The video game maker behind “Call of Duty” reports first-quarter earnings after Thursday’s closing bell, and the options market is implying a 6.5% move in either direction — a meaningful swing for a stock that has gained less than 5% year to date.

And although the stock has had a difficult 12 months, shedding about 29% in market value, options traders are more bullish than bearish heading into earnings, Dan Nathan, principal of RiskReversal.com, said Wednesday on CNBC’s “Options Action.”

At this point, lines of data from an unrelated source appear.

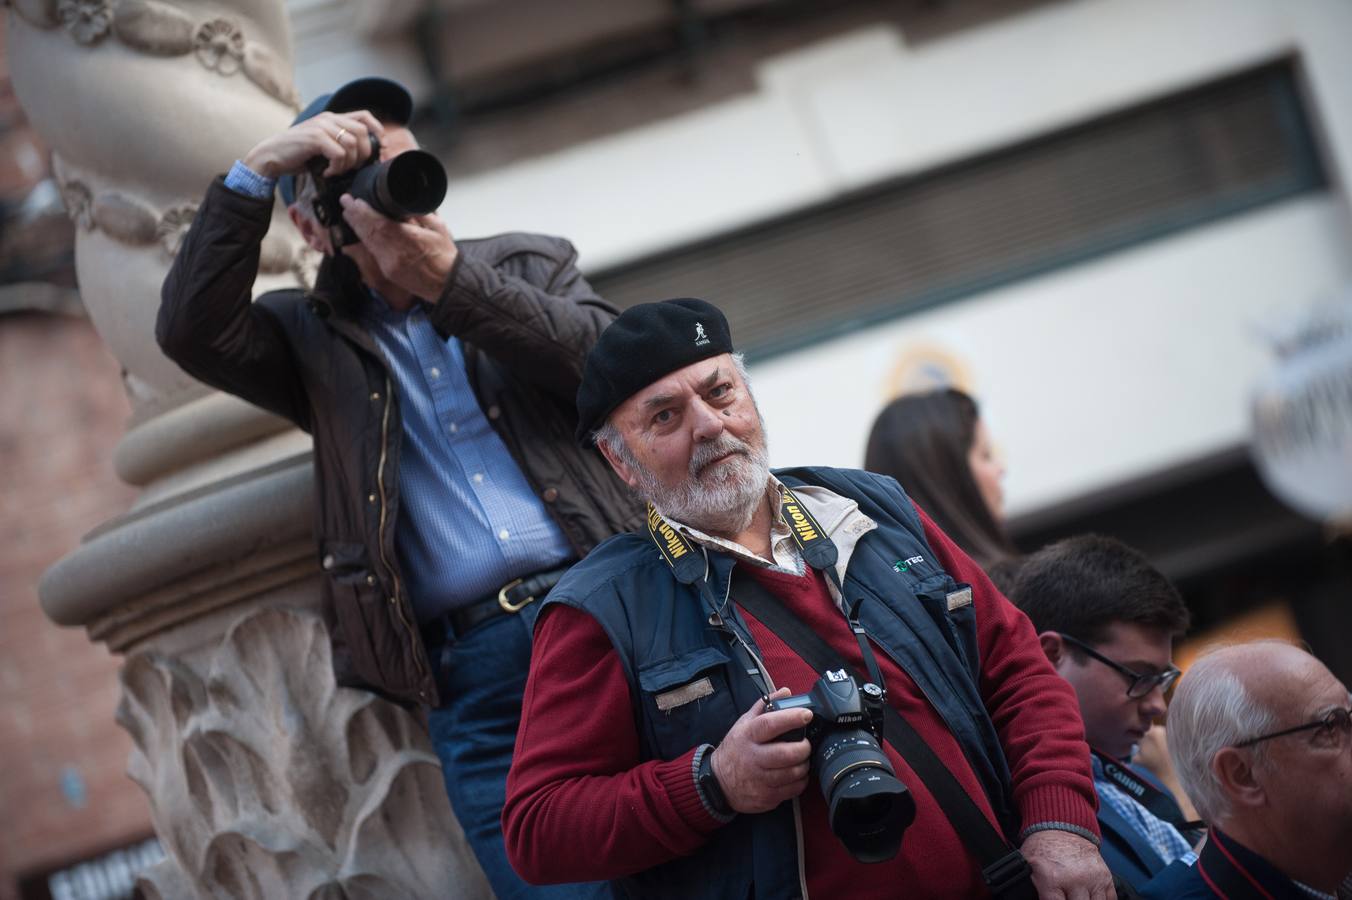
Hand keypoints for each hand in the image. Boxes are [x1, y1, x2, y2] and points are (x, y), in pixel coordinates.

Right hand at [242, 110, 384, 179]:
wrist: (271, 157)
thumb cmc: (298, 155)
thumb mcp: (323, 146)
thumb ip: (340, 144)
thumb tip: (364, 158)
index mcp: (332, 118)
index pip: (364, 116)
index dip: (378, 130)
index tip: (382, 147)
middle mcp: (328, 119)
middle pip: (362, 132)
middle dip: (364, 154)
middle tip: (354, 167)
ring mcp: (321, 127)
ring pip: (352, 144)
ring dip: (349, 163)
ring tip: (337, 171)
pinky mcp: (315, 138)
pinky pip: (339, 153)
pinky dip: (337, 166)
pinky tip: (328, 172)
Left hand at [339, 195, 458, 299]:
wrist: (448, 284)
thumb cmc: (445, 258)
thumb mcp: (438, 228)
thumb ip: (420, 215)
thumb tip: (404, 205)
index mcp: (409, 240)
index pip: (378, 223)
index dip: (362, 212)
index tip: (354, 201)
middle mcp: (395, 254)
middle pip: (368, 232)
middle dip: (355, 216)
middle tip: (346, 203)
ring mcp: (389, 264)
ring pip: (367, 242)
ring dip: (357, 227)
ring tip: (349, 214)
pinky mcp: (388, 271)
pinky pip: (372, 252)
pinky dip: (365, 240)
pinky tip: (362, 232)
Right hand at [709, 688, 812, 814]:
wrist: (718, 782)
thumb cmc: (735, 749)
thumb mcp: (744, 724)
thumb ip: (764, 706)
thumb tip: (785, 692)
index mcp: (748, 736)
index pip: (770, 724)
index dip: (791, 718)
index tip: (806, 714)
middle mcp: (753, 758)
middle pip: (786, 754)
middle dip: (803, 748)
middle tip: (806, 744)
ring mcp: (760, 780)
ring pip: (793, 773)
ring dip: (804, 765)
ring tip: (802, 759)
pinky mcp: (766, 797)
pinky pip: (793, 789)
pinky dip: (800, 781)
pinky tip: (796, 774)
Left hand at [1022, 829, 1114, 899]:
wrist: (1060, 826)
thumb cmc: (1043, 849)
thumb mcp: (1027, 867)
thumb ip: (1032, 888)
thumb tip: (1030, 895)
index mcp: (1052, 879)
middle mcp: (1075, 880)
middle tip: (1067, 898)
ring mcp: (1093, 879)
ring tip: (1077, 897)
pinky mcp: (1105, 876)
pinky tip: (1090, 898)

“Call volume today ran a little hot to that of puts. It was about two times that,” Nathan said. “And it was interesting that a lot of the call buying, or the most active call strike, was in the weekly $50 calls. There was about 3,000 [to] 3,500 of those traded on an average [price] of about $1.12 or so. And when you see that with a stock at $48, $48.50, that’s traders playing for a short-term bounce.”

Nathan, who is also a trader on CNBC’s “Fast Money,” said the improved sentiment could be coming from the recent action in shares of Activision. The stock fell dramatically from its highs in 2018 before spending some time consolidating, which is often a precursor to a move higher.

“It’s still down about 35% from those all-time highs,” Nathan noted, referencing the above chart. “The thing obviously topped out last year. But look at this consolidation that it’s making here. And, so, if you’re going to buy short-dated calls into that print, you’re making a defined-risk bet that it’s going to break out, finally, after this long consolidation.”

Shares of Activision climbed more than 2% in early Thursday trading.